Selain melemahkan party-ID, persoalan kedua yang disebabkan sistem proporsional terbuka adalah melahirkan fenomena antipartai politik atau deparpolisasi. Hal ini berdampak buruk bagi bangunan demokrasi di Indonesia
RUANGPOLITIK.COM —Pakar hukum tata negara dari Universitas Sebelas Maret (UNS) Surakarta, Agus Riewanto menyampaikan, terdapat dua kelemahan sistem proporsional terbuka.
Pertama, dapat melemahkan identifikasi diri dengan partai atau party-ID. Kedua, melemahkan demokrasi.
”Pertama, melemahkan identifikasi diri dengan partai atau party-ID. Party-ID merupakan perasaan seseorang bahwa partai tertentu adalah identitas politiknya,” kata Agus Riewanto.
“Party-ID” itu, kata dia, merupakan komponen psikologis yang akan memberikan sumbangan bagi stabilitas dukungan terhadap partai dan sistem kepartaian yang bisa memperkuat demokrasi. Agus Riewanto pun mengutip hasil survei nasional yang dilakukan Indikator Politik Indonesia pada Februari 2021.
”Survei itu menunjukkan bahwa party identity masyarakat Indonesia sangat rendah. Dalam survei tersebut, sebanyak 92,3 persen dari 1.200 responden yang tersebar di seluruh provinsi di Indonesia menyatakan bahwa mereka tidak ada kedekatan dengan partai politik tertentu,” ujarnya.
Hal itu, kata Agus, menunjukkan bahwa sentimen terhadap partai, rendah sekali. Menurut dia, kalau sentimen terhadap partai baik, maka pemilih akan merasa diwakili partai.
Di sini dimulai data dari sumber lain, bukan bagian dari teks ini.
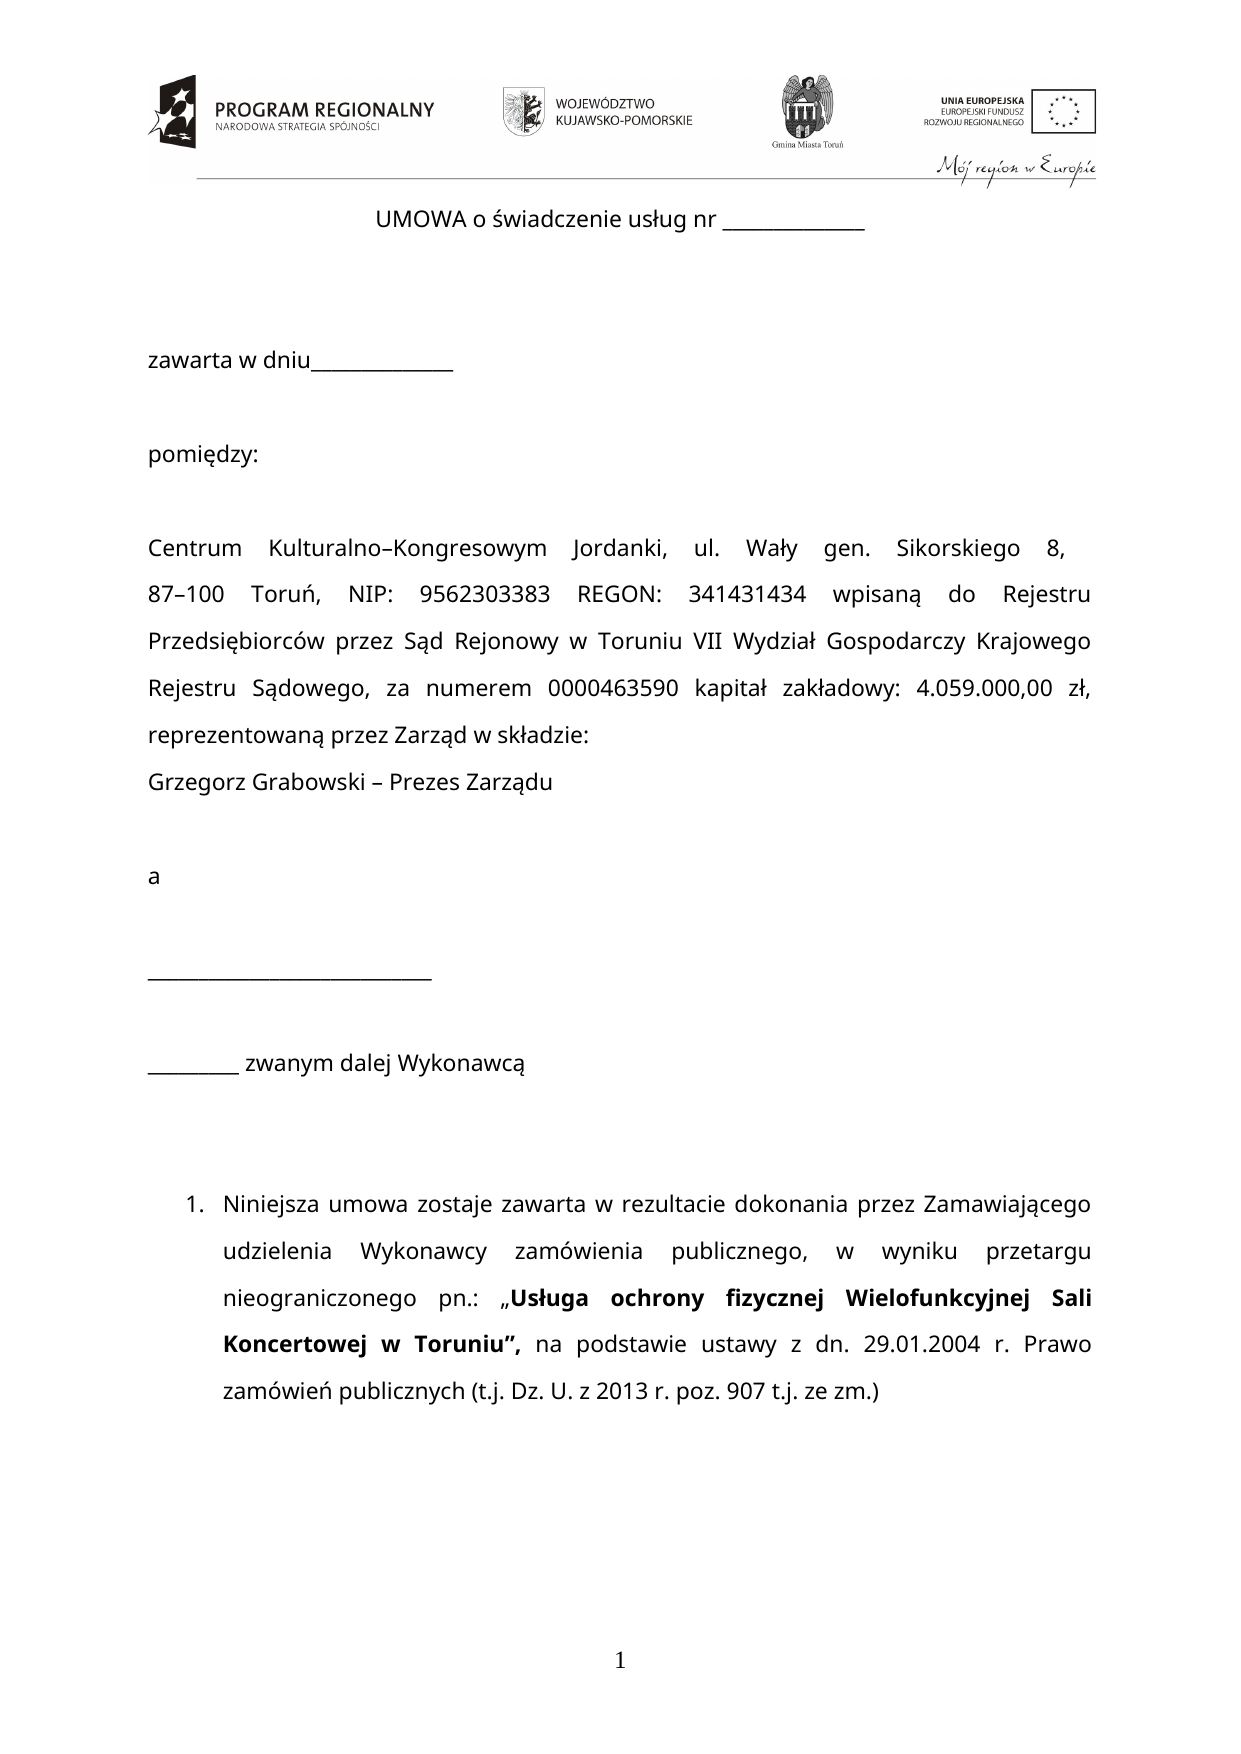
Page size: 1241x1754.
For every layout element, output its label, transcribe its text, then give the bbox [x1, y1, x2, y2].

list Niniejsza umowa zostaje zawarta w rezultacie dokonania przez Zamawiającego udzielenia Wykonawcy zamówienia publicznego, w wyniku przetargu nieograniczonego pn.: „Usługa ochrony fizycznej Wielofunkcyjnej Sali Koncertowej w Toruniu”, na podstawie ustawy z dn. 29.01.2004 r. Prawo zamówień publicznych (t.j. Dz. U. z 2013 r. poz. 907 t.j. ze zm.) [185, 1188, 1092, 1406]
text a [148, 859, 1092, 891]
picture [147, 75, 1097, 189]
text Grzegorz Grabowski – Prezes Zarządu [148, 766, 1092, 797]
text zawarta w dniu______________ [148, 344, 1092, 375]
text pomiędzy: [148, 438, 1092, 469]
text _________ zwanym dalej Wykonawcą [148, 1047, 1092, 1078]
text ____________________________ [148, 953, 1092, 984]
text Centrum Kulturalno–Kongresowym Jordanki, ul. Wały gen. Sikorskiego 8, 87–100 Toruń, NIP: 9562303383 REGON: 341431434 wpisaną do Rejestru Przedsiębiorców przez Sąd Rejonowy w Toruniu VII Wydział Gospodarczy Krajowego Rejestru Sądowego, za numerem 0000463590 kapitał zakładowy: 4.059.000,00 zł, reprezentowaną przez Zarząd w składzie: [148, 531, 1092, 750]
text UMOWA o świadczenie usług nr ______________ [148, 203, 1092, 234]
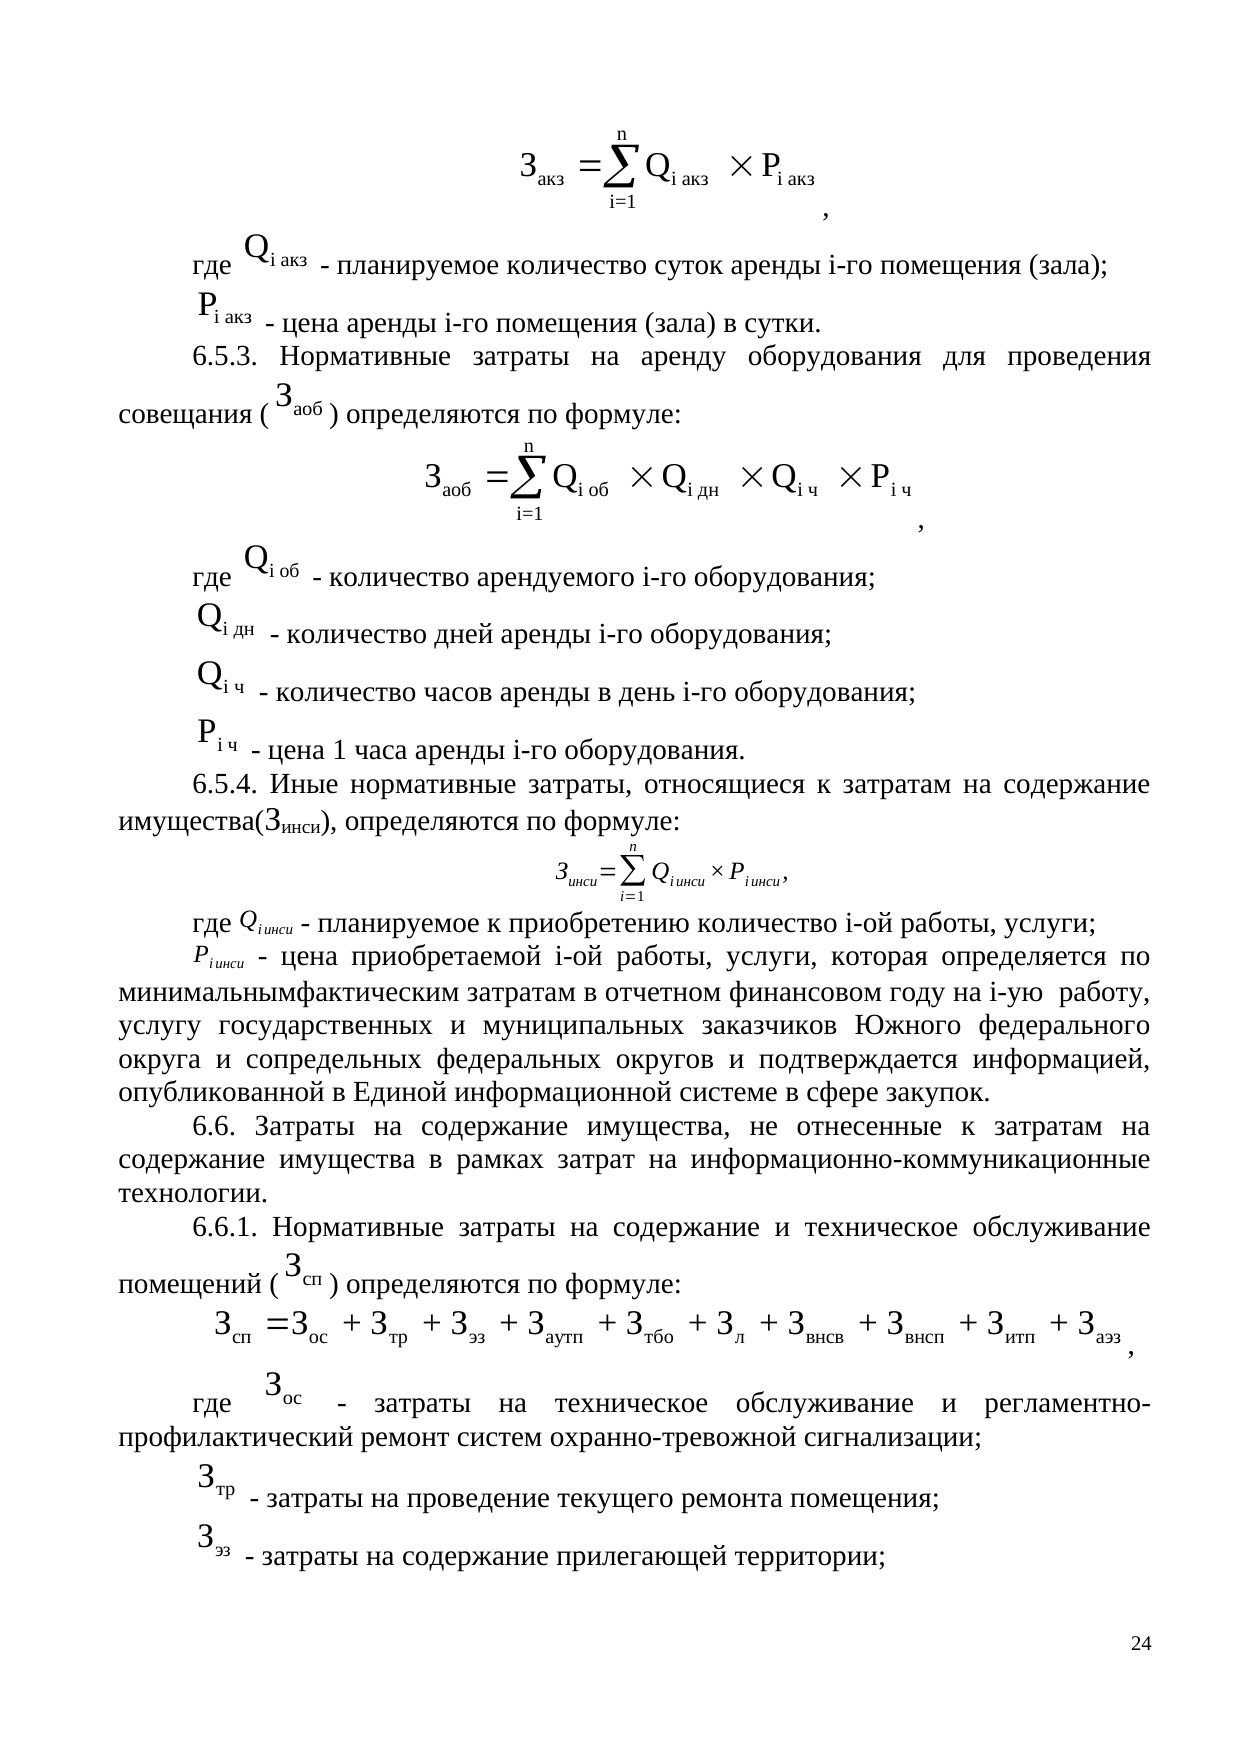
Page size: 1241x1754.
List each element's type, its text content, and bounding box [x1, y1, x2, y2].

text 6.6. Затраты на содержание имущества, не отнесенные к затратам на содержание имущества в рамках затрат на информационно-коммуникационные технологии. [118, 1108, 1152, 1209]
text - количество дней аренды i-го оборудования; [118, 592, 1152, 650]
text - затраты на проведение текущего ремонта помещения; [118, 1452, 1152, 1513]
text - цена 1 часа аренды i-го оборудования. [118, 708, 1152, 766]
text где - затраты на техническое обслуживание и регламентно-профилактический ремонт систем охранно-тревожной сигнализации; [118, 1361, 1152, 1452]
text , [118, 118, 1152, 223]
text - цена аренды i-го помещения (зала) в сутки. [118, 281, 1152, 338]
text , [118, 430, 1152, 534]
text где - планируемое количество суток аренды i-го помещения (зала); [118, 223, 1152, 281]
text , [118, 1300, 1152, 1361]
text 6.5.3. Нормативные затраты на аренду оборудования для проведения совещания () определяются по формуле: [118, 338, 1152, 430]
text где - планируемое к приобретению количество i-ой работы, услуги; [118, 905, 1152, 938]
text - количество часов аренды в день i-го оборудования; [118, 650, 1152, 708]
text где - количество арендуемого i-го оборудования; [118, 534, 1152, 592]
text 6.6.1. Нормативные затраты на содержание и техническое обслуживание помещений () определяются по формуле: [118, 1209, 1152, 1300]
text 6.5.4. Иные нормативные затраты, относящиеся к затратам на содержание имущества(Зинси), определяются по формуле: [118, 766, 1152, 838]
text - затраты на содержание прилегающей территории; [118, 1513, 1152, 1571]
text - цена приобретаемой i-ой работы, услуги, которая определяется по минимальнымфактическим затратам в отчетном финансовом году на i-ую работу, услугу государственных и муниципальных заказчиков Южного федерального округа и сопредельных федеральных округов и подтверждается информацией, опубликованной в Единой информационной системе в сфере закупок. [118, 938, 1152, 1108]
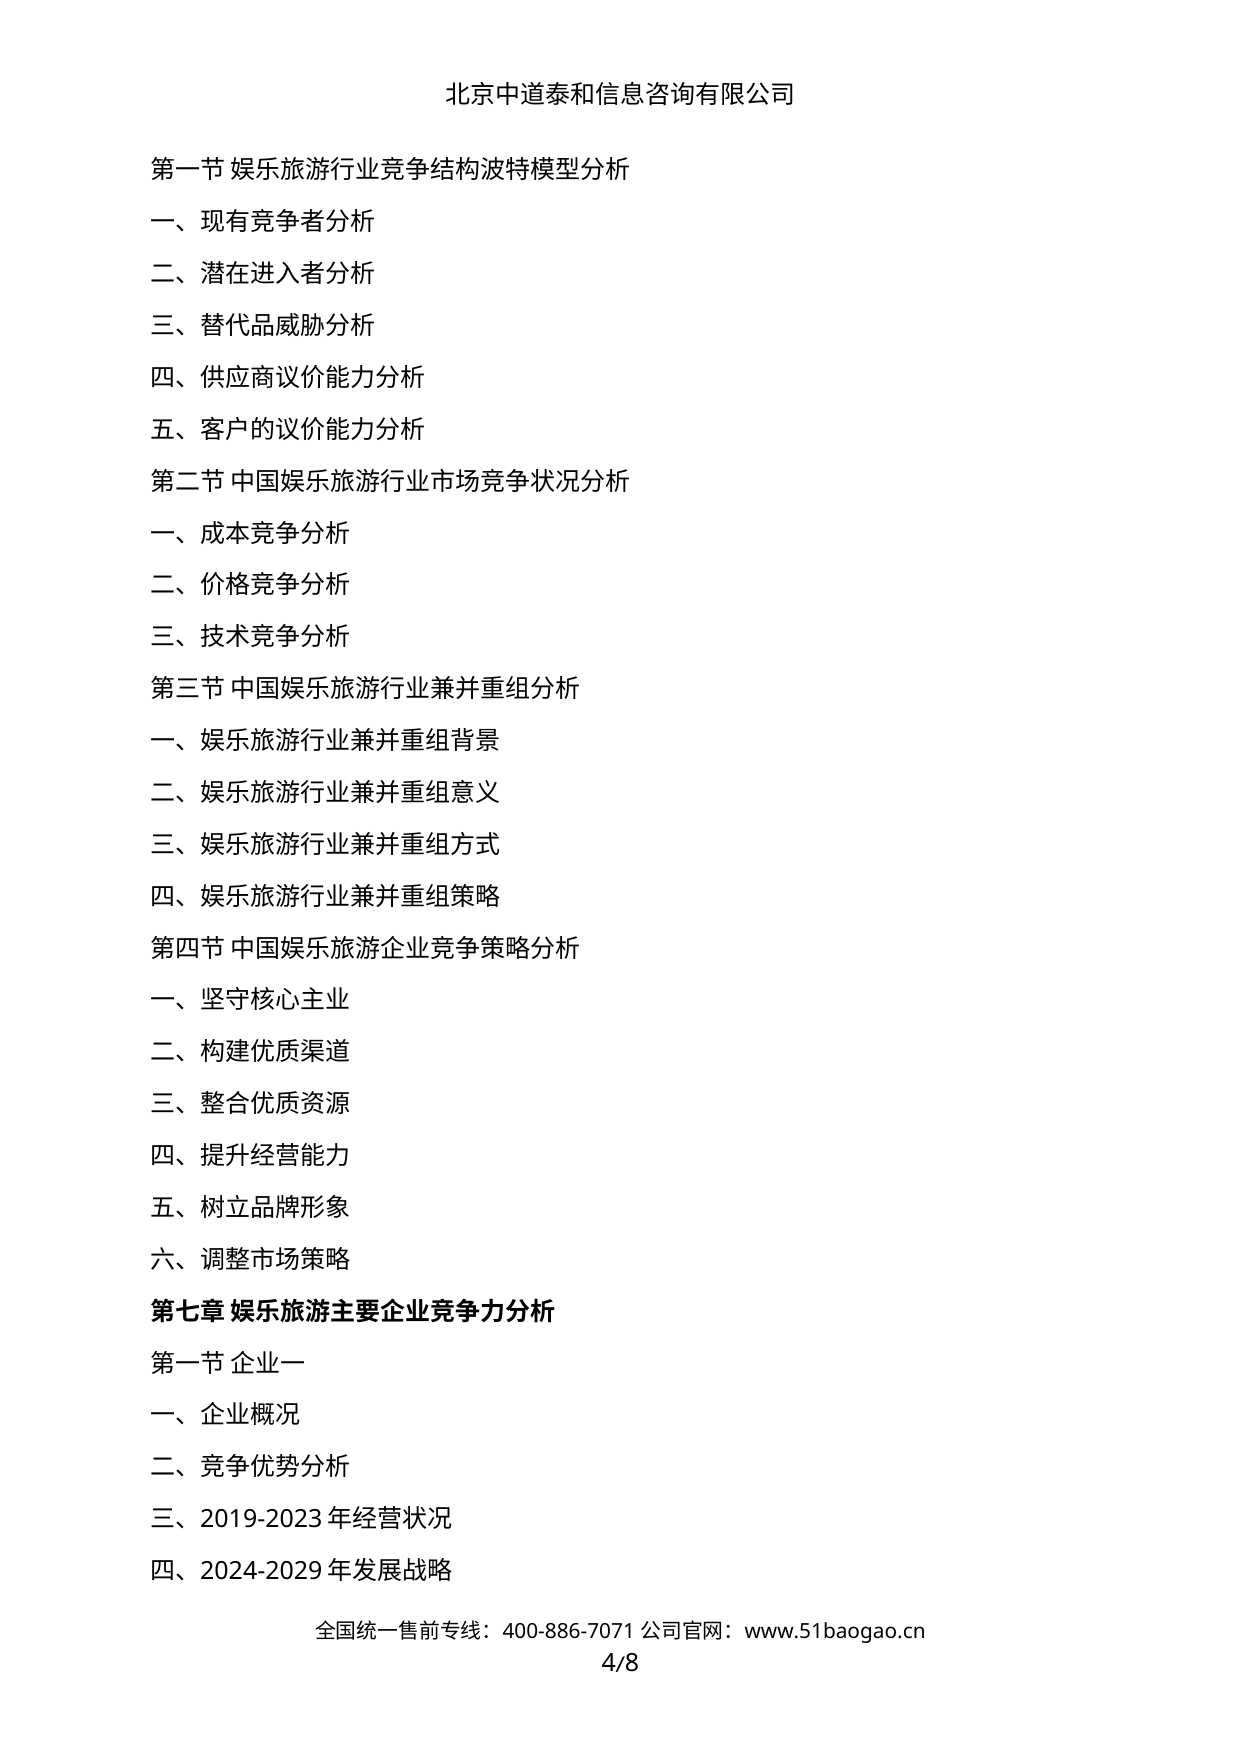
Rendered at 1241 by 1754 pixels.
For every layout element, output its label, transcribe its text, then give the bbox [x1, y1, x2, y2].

text 一、成本竞争分析 [150, 513, 1090, 549]
text 第三节 中国娱乐旅游行业兼并重组分析 [150, 669, 1090, 705]
text 第四节 中国娱乐旅游企业竞争策略分析 [150, 928, 1090, 964]
text 一、现有竞争者分析 [150, 202, 1090, 238]
text 二、价格竞争分析 [150, 565, 1090, 601]
text 六、调整市场策略 [150, 1239, 1090, 1276]
text 四、供应商议价能力分析 [150, 357, 1090, 394]
text 三、2019-2023年经营状况 [150, 1499, 1090, 1535]
text 二、潜在进入者分析 [150, 254, 1090, 290]
text 第七章 娱乐旅游主要企业竞争力分析 [150, 1291, 1090, 1327]
text 三、替代品威胁分析 [150, 306, 1090, 342]
text 一、坚守核心主业 [150, 980, 1090, 1016]
text 四、提升经营能力 [150, 1136, 1090, 1172]
text 四、娱乐旅游行业兼并重组策略 [150, 876, 1090, 912]
text 二、娱乐旅游行业兼并重组意义 [150, 772, 1090, 809]
text 四、2024-2029年发展战略 [150, 1551, 1090, 1587]
text 第二节 中国娱乐旅游行业市场竞争状况分析 [150, 461, 1090, 497]
text 五、客户的议价能力分析 [150, 409, 1090, 446]
text 五、树立品牌形象 [150, 1187, 1090, 1224]
text 一、企业概况 [150, 1395, 1090, 1431]
text 第一节 娱乐旅游行业竞争结构波特模型分析 [150, 150, 1090, 186]
text 三、整合优质资源 [150, 1084, 1090, 1120]
text 三、技术竞争分析 [150, 617, 1090, 653]
text 二、竞争优势分析 [150, 1447, 1090, 1483]
text 一、娱乐旅游行业兼并重组背景 [150, 721, 1090, 757]
text 三、娱乐旅游行业兼并重组方式 [150, 824, 1090, 861]
text 二、构建优质渠道 [150, 1032, 1090, 1068]
text 第一节 企业一 [150, 1343, 1090, 1379]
Ia menjelaskan tentang hasil survei nasional Litbang Kompas pada Januari 2022 yang juga menunjukkan lemahnya party-ID di Indonesia.
”Dari 1.200 responden yang tersebar di seluruh provinsi di Indonesia, 67,3 persen pemilih tidak ada ikatan party-ID. Sedangkan pemilih yang menyatakan ada ikatan party-ID hanya 23,8 persen,” ucapnya.
Efek negatif
Selain melemahkan party-ID, persoalan kedua yang disebabkan sistem proporsional terbuka adalah melahirkan fenomena antipartai politik atau deparpolisasi. Hal ini berdampak buruk bagi bangunan demokrasi di Indonesia.
“Terjadi perubahan pilihan pemilih dari satu partai politik ke partai politik lain, dari satu pemilu ke pemilu selanjutnya. Sehingga pemilu menghasilkan perubahan dramatis yang ditandai naik-turunnya dukungan pemilih terhadap partai layaknya roller coaster,” kata Agus kepada awak media.
Dampak buruknya, pemilu hanya bergantung pada figur, kandidat, dan calon anggota legislatif saja. Pemilih pun lebih mempertimbangkan kepada caleg yang populer dan bermodal uang, bukan pada kesamaan “party-ID”.
Untuk diketahui, saat ini Mahkamah Konstitusi (MK) sedang menguji materi UU Nomor 7 Tahun 2017 tentang Pemilu terkait Sistem Proporsional Terbuka. Apabila judicial review itu dikabulkan MK, maka sistem Pemilu 2024 akan berubah menjadi sistem proporsional tertutup.